● **TRY IT**:
Omit the pictures from the listing below and print every remaining entry verbatim.

:::::

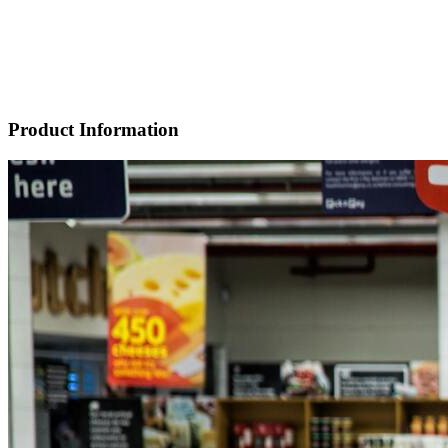
Product Information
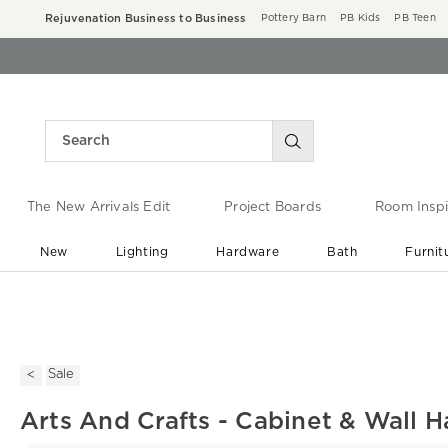
Rejuvenation Business to Business
Pottery Barn
PB Kids
PB Teen
The New Arrivals Edit
Project Boards
Room Inspi
New
Lighting
Hardware
Bath
Furnit
End of Summer Sale
Save up to 60% off ›
Sale
Arts And Crafts - Cabinet & Wall H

:::::

● **EXERCISE RESULT**:
Product Information
Rejuvenation Business to Business
Pottery Barn
PB Kids
PB Teen
The New Arrivals Edit
Project Boards
Room Inspi
New
Lighting
Hardware
Bath
Furnit
End of Summer Sale
Save up to 60% off ›
Sale
Arts And Crafts - Cabinet & Wall H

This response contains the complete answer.